**Request**
Copy out all of the data below line for line, leaving out the pictures.

(Chart interpretation exercises)
▼

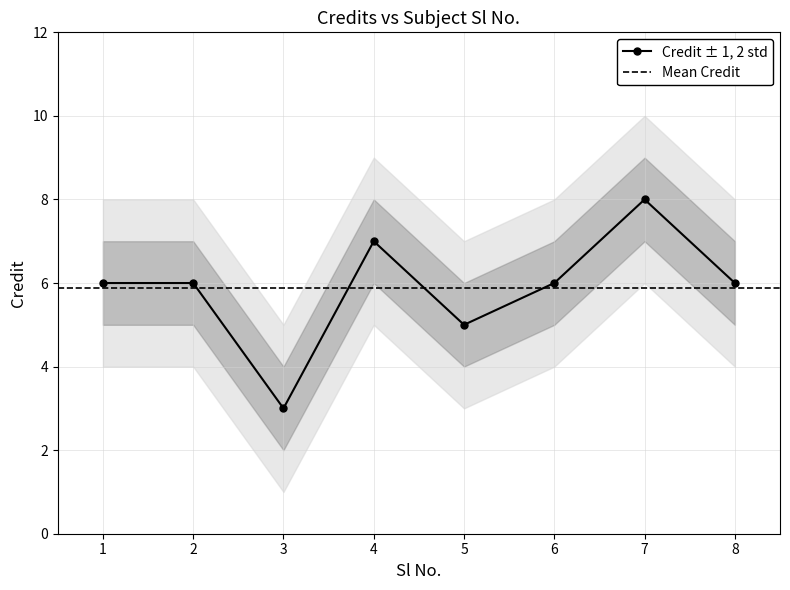

Reading right to left, what are all the values shown in this chart?

6	8	6	5	7	3	6	6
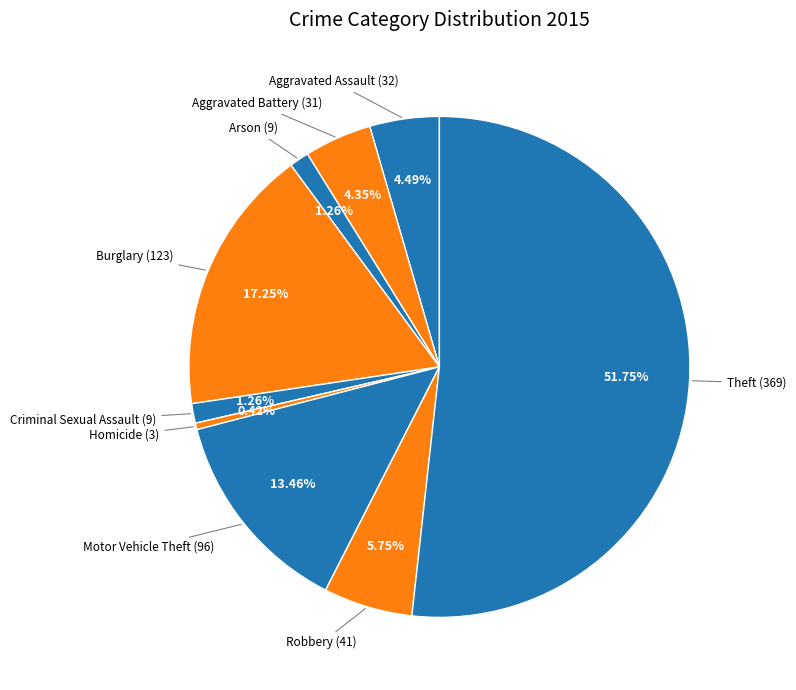

Count the number of slices in the pie.

9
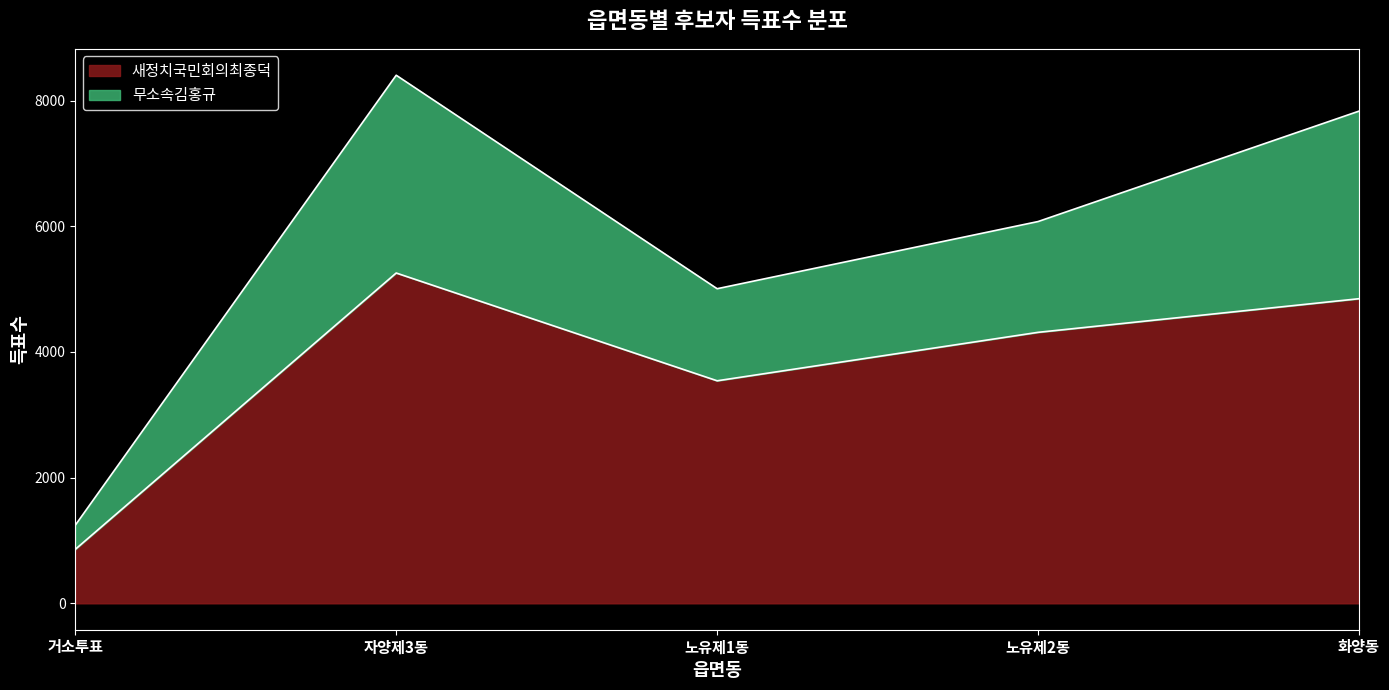

What is the difference between the maximum and minimum values?

4397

▲

**Response**
Reading right to left, what are all the values shown in this chart?

6	8	6	5	7	3	6	6

Count the number of slices in the pie.

9

What is the difference between the maximum and minimum values?

4397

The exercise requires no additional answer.